Funny, how old words morph their meanings, innit? Take “hangdog,” which has been around since the 1670s, adjective & noun, originally meaning “contemptible & sneaking.” [Think Dickens’ passive-aggressive character, Uriah Heep, always presenting himself as ‘umble, while surreptitiously scheming to bring the high & mighty down.] By 2010, The American Heritage Dictionary defined a “hangdog expression” as “looking shamefaced & guilty.”

Consider the word “guilt,” even. As late as 1934, the only definition in The Concise Oxford Dictionary was “culpability.” Guilt wasn’t a psychological construct. None of your subjective, self-referential, conceptual feeling [as in “survivor guilt,” or “Jewish/Catholic/Protestant guilt”]. Just the objective fact of the case: “How does the defendant plead?
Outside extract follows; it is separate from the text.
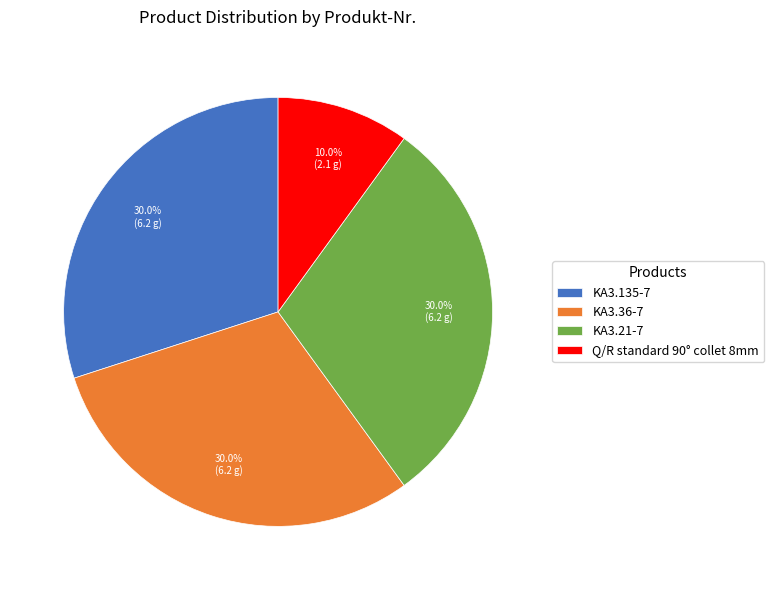

What is the total percentage of KA3.21-7 and KA3.36-7?

60.0%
Guilty or not guilty?” Also, “How does the jury find: guilty or not guilty?” [Their verdict is a subjective opinion, but it’s presumably based on the objective, admissible facts presented.] The notion of remorse doesn’t come into it, until the sentencing phase of the trial, if the erstwhile “not guilty” defendant is found “guilty” [at which point, his lawyer advises him to show how sorry he is by adopting a hangdog expression].

So, here we are in the 21st century, with the burgeoning field of Social Neuroscience and its ugly Iron Maiden, the fMRI [colloquially referred to in the media as The Brain Scanner], claiming to have located the Seat of Guilt in the Brain, no less! Point of order, would that be the seat of objective or subjective guilt, they’ve found? Let me not bore you with my observations on the flawed research designs of such studies [like, having a subject read or watch scenarios of other people behaving badly, in order to light up the Guilt center(s) in the subject’s own brain… What? When I watch Othello snuff Desdamona, I’m the one who feels/is guilty?]. Let me instead quote the brain-imager, Dr. Gregory Miller of the University of Illinois: “Functions do not have a location. Decisions, feelings, perceptions, delusions, memories do not have a spatial location. We image brain events… We do not image, and cannot localise in space, psychological constructs.”
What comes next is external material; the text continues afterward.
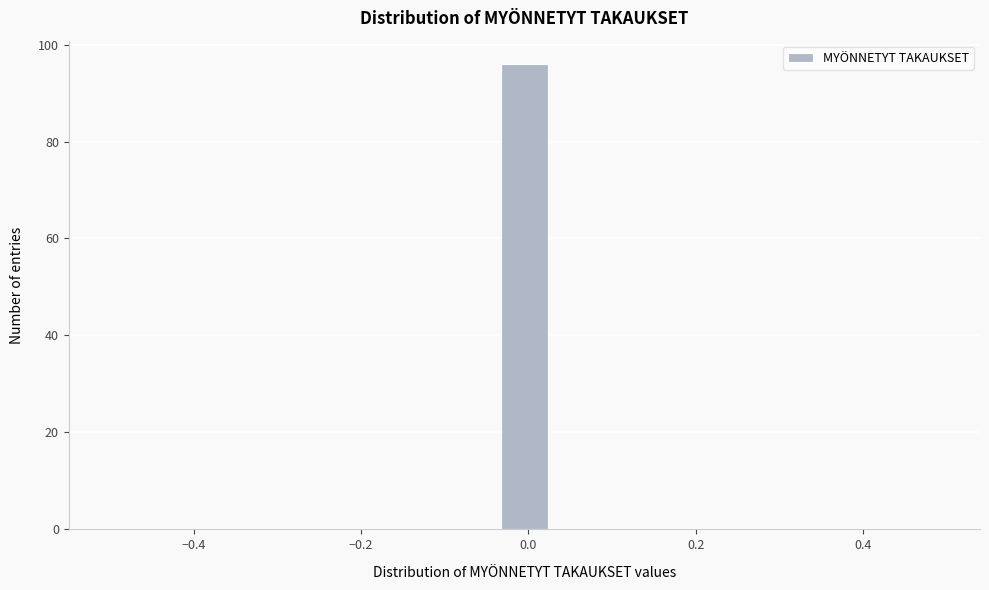

Read against the x-axis, roughly where is the centre of the tallest bar?

0.00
At most, then, the fMRI is currently no better than the 20th Century polygraph at measuring physiological changes correlated with limbic system changes correlated with psychological constructs, such as fear and humiliation. From which I know, having treated several Intelligence Officers who had failed the annual polygraph test because of an exaggerated sense of guilt, over sexual peccadillos, rather than because they were actually guilty of breaching national security. So dedicated were they to their Intel work [from which they were sidelined by the failed polygraph test], that some of them would ask [semi-jokingly], “Is there such a thing as a ‘guilt-ectomy’ that I could have, just so I could pass the polygraph?” Just give those brain-imagers a chance, and they’ll be in there before you can say “knife.”

Back to the title question, addressed on a pet behavior blog, in the form, “Do dogs feel guilt?” Their answer was, “No. Guilt is an abstract concept. Dogs express fear & submission, in response to the owner’s anger, which they sense through body odor, glaring eyes, stance and tone of voice.” The dog “looks hangdog” to avoid or lessen the Alpha Dog’s punishment [just like a defendant who has been “found guilty”].
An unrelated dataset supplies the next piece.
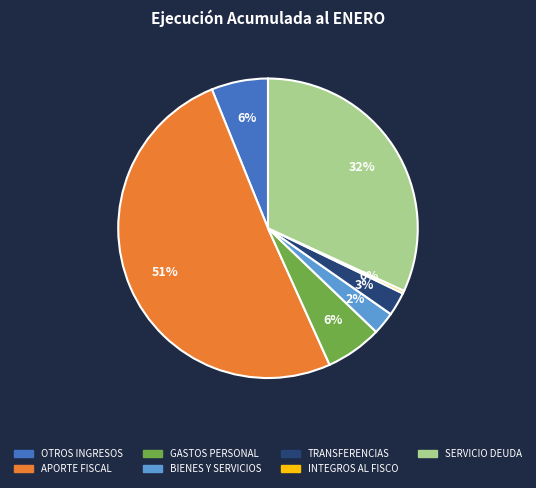

How many slices are in this pie chart?

7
The wolf looks “sheepish” in the presence of a more powerful wolf. It has correctly read the power subtext of the situation. It endures the humiliation of acting submissive, to avoid the pain & suffering of being put in its place [which might be completely beyond the pale, where chances of survival are slim] by the Big Dog. That’s more useful than guilt. That’s Social Intelligence.